Tuesday, 9 August 2011

Ex-party business

Leaving aside for the moment the situation in London, I will turn my attention to something of far more limited interest: namely The Libertarian Party.

Much later than most, I have come to the conclusion that there's nothing worth saving within the party. All that is worth saving can and will be salvaged, but the party name and the party vehicle cannot.

The reasons for this lie in the constitution of the party. Not only does it contain clauses that are virtually bullet-proof from amendment, which need amendment, but it has prove utterly ineffectual when faced with a crisis.

That crisis is well-known to bloggers. No resolution was found, and the leadership have managed to barricade themselves in position and keep hold of the financial records, preventing anyone from seeing what happened to the money.

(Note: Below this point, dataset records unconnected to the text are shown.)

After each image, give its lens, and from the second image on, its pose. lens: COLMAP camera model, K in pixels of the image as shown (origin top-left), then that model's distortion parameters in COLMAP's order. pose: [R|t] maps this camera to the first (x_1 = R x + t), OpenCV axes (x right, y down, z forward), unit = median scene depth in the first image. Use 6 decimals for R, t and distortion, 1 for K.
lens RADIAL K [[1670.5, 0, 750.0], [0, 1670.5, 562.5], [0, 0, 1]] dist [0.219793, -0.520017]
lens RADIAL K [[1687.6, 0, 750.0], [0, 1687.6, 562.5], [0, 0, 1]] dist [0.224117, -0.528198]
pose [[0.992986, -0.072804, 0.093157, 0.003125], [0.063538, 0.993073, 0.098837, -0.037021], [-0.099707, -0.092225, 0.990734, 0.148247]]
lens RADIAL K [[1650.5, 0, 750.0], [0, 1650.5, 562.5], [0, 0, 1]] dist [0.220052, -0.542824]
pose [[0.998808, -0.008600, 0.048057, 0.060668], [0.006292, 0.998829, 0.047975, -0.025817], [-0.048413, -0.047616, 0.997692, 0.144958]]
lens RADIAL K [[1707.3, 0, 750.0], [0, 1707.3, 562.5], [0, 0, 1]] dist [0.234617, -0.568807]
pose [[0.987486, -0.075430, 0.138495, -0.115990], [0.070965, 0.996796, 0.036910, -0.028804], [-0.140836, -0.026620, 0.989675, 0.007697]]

At this point, it no longer matters whether the so-called leader did anything wrong prior to the crisis. It is his actions, and the actions of his lieutenants, since the crisis emerged that have lain the party low. It boggles the mind that this little cabal imagine that ordinary members will tolerate their behaviour.

From the very start, all I wanted was openness. I wanted the financial records to be examined, and I wanted a Special General Meeting to be called, so that party members could judge for themselves. Some time back, I thought that we were winning. The chairman resigned. The leader also resigned. They tried to de-register the party, but that was prevented, and new people were appointed to those positions, with the new leader promising to call the necessary SGM.

However, through a behind-the-scenes campaign, which I can only guess at, the old leader and chairman have managed to hold on to the party and the positions they'd resigned from, and are now emerging from hiding, intending to sally forth, with no mention of all the unfinished business, other than snide remarks aimed at those who tried to get answers. I can only advise members and non-members alike to steer well clear of the party in its present form.

It's not been all bad, though. I'm glad I joined because through it I've met a lot of decent people, who I hope will help build the libertarian movement in London and England in ways that are not possible with that busted flush of a party, and will find innovative ways to advance the agenda, campaign on specific issues and support libertarians who want to stand in elections, whether as members of a party or as independents.

One part of this new direction is the website Libertarian Home, which has been set up by a couple of my friends from the London party. I haven't started writing there yet, but I will do, God willing, as soon as London stops burning around me.